8 Symptoms of Low Potassium

Low potassium is a problem that can affect people of all ages and lifestyles. Doctors often refer to this condition as hypokalemia, and it occurs when blood potassium levels fall below 3.5 millimoles per liter. If potassium levels drop below 2.5 millimoles per liter, immediate medical intervention is needed to prevent potentially life-threatening complications. Without sufficient levels of potassium, cells within the body are unable to function as efficiently. Electrical signals that are transmitted by potassium can keep nerve, muscle and heart cells working properly. Potassium also works with sodium, calcium, magnesium and chloride to balance the body’s water levels and keep the heart beating at a normal rhythm.

Several factors are known to cause low potassium. Quite often, potassium levels drop to insufficient levels after diuretic medications are taken to control high blood pressure by inducing urination. Taking laxative and certain antibiotics can also cause low potassium. Chronic kidney disease, diabetic ketoacidosis and primary aldosteronism are among the medical conditions that often decrease potassium levels within the body. Potassium levels can also be insufficient due to not eating enough potassium-rich foods such as bananas, avocados and pears.

1. Weakness

An unusual feeling of weakness is one of the telltale signs of potassium deficiency. Since muscle cells are unable to function as productively when potassium levels are low, the body can begin to feel weaker and heavier. This weak sensation can make it difficult to maneuver while engaging in athletic activities or performing simple everyday tasks. Weakness may be especially apparent when standing after sitting for a prolonged period. In severe cases, the muscles can become so weak that they are unable to move properly, which may result in temporary paralysis. Breathing and digestive problems can also occur due to weakness in the respiratory and gastrointestinal muscles.

Chronically low potassium levels may cause muscles to become so weak that their fibers begin to break down and release themselves into the bloodstream, and this can result in kidney damage.
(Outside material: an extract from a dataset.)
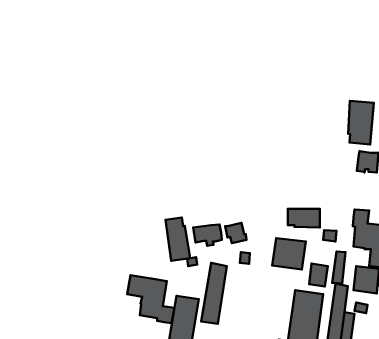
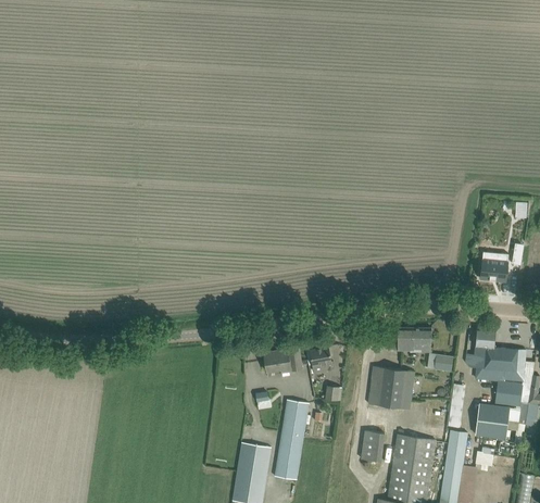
building: [348,101,374,144] -> none
building: [165,218,190,261] -> none
building: [309,264,328,287] -> [360,431,385,462]
building: [127,275,175,323] -> none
Feeling excessively weak might make it more difficult to see a doctor to receive the necessary care, and this can stand in the way of getting potassium to higher levels. Muscles will continue to grow weaker if exercising is impossible because of the fatigue that is caused by low potassium. Weakness can also result in a loss of appetite, which creates an additional challenge when more potassium-rich foods are supposed to be eaten.